» **WORK INSTRUCTIONS**: Return, word for word, the part of the material below that opens with the line containing "m=45, countersigned on completion." and closes with the line containing "Recorded: h=5 m=34", including both of those lines.

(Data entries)
------------------------

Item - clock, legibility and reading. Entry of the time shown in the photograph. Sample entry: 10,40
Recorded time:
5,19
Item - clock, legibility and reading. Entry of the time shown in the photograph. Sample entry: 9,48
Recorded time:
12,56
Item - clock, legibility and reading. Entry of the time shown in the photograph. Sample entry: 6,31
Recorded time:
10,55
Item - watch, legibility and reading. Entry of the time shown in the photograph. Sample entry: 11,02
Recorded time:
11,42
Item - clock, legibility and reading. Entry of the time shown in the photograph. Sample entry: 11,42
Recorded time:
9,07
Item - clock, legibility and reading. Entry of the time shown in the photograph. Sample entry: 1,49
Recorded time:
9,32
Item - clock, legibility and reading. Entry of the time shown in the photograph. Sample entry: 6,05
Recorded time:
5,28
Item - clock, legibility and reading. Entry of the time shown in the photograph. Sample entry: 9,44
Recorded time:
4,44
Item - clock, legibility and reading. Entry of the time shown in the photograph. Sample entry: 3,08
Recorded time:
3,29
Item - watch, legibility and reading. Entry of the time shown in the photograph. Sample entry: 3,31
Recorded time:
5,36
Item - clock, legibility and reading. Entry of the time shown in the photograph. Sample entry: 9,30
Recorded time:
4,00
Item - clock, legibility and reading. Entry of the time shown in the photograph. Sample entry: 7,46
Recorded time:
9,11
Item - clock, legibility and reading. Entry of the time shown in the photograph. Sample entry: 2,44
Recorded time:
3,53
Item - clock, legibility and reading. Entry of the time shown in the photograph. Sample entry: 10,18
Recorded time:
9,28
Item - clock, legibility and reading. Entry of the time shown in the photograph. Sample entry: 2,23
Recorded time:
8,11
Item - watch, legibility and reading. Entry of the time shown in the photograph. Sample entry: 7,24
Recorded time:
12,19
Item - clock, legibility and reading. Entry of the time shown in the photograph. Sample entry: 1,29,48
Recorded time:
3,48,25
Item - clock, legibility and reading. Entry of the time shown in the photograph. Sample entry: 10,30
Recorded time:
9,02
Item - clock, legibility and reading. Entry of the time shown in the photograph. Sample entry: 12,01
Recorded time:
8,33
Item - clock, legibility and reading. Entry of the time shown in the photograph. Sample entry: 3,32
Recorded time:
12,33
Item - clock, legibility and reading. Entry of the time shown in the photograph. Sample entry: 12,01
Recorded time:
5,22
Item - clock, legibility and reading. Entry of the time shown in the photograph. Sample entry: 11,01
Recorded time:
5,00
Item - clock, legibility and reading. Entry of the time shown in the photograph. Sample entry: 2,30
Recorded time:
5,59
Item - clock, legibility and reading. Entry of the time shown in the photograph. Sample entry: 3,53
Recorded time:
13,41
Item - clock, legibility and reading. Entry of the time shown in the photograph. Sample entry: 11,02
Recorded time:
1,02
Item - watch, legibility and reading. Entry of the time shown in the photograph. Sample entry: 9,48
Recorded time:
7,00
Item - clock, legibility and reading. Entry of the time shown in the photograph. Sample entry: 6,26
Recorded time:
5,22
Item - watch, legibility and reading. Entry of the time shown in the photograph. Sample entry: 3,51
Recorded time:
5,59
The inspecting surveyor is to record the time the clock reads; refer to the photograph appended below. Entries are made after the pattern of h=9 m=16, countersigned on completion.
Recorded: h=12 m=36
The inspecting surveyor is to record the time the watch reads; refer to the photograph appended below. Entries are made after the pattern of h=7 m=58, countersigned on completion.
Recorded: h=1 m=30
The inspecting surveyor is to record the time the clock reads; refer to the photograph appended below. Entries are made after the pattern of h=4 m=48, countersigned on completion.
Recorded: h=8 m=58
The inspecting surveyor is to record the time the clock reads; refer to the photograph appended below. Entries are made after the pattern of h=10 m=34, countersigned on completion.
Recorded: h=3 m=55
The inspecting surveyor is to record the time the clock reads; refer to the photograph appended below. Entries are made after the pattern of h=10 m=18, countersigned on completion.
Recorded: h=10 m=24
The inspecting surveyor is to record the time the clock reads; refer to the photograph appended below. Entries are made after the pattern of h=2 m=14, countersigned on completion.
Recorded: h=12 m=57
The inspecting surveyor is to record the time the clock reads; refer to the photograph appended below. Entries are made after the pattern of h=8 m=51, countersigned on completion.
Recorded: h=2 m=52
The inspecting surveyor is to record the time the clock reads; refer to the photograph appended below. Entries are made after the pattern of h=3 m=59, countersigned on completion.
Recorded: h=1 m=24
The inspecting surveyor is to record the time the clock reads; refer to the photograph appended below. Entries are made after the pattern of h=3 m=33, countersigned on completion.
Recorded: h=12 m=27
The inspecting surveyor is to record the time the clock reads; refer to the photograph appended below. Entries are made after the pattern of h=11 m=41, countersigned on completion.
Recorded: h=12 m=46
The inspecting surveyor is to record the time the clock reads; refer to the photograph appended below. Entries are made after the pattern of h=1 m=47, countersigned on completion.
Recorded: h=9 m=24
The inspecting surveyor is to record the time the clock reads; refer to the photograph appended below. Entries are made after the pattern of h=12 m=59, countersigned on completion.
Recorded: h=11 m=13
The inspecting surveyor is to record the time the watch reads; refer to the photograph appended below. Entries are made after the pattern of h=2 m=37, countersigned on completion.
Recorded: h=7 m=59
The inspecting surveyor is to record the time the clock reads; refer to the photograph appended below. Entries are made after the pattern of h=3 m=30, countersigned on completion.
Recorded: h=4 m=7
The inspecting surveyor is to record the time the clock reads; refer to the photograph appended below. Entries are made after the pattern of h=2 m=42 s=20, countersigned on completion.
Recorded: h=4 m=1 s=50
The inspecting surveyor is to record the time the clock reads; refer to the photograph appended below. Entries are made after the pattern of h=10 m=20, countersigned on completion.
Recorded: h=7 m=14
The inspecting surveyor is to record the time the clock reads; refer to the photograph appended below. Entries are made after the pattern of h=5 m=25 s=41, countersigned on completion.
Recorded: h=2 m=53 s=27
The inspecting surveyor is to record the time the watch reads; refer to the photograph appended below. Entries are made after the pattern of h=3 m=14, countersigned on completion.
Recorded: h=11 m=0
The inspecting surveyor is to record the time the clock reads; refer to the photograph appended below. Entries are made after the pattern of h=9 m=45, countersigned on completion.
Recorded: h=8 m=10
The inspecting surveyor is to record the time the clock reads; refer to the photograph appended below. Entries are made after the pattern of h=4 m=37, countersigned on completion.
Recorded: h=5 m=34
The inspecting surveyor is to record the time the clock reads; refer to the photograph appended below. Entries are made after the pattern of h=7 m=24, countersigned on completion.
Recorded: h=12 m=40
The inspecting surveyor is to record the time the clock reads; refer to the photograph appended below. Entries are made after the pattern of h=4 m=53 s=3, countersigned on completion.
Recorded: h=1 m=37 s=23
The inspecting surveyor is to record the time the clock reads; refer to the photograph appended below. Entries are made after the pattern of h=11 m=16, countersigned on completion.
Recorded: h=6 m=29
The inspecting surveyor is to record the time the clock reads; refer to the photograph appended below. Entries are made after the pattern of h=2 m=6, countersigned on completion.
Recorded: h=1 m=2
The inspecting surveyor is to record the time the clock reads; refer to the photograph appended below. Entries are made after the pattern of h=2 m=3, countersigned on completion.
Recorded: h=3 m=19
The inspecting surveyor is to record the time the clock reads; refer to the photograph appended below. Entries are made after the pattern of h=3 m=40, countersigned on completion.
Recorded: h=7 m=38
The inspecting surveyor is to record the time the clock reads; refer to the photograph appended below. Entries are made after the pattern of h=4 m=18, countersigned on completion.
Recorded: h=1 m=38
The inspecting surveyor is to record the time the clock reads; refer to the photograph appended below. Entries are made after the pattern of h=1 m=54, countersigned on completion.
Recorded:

------------------------

» **SOLVED PROBLEM**:
The inspecting surveyor is to record the time the clock reads; refer to the photograph appended below. Entries are made after the pattern of h=9 m=45, countersigned on completion.
Recorded: h=8 m=10
The inspecting surveyor is to record the time the clock reads; refer to the photograph appended below. Entries are made after the pattern of h=4 m=37, countersigned on completion.
Recorded: h=5 m=34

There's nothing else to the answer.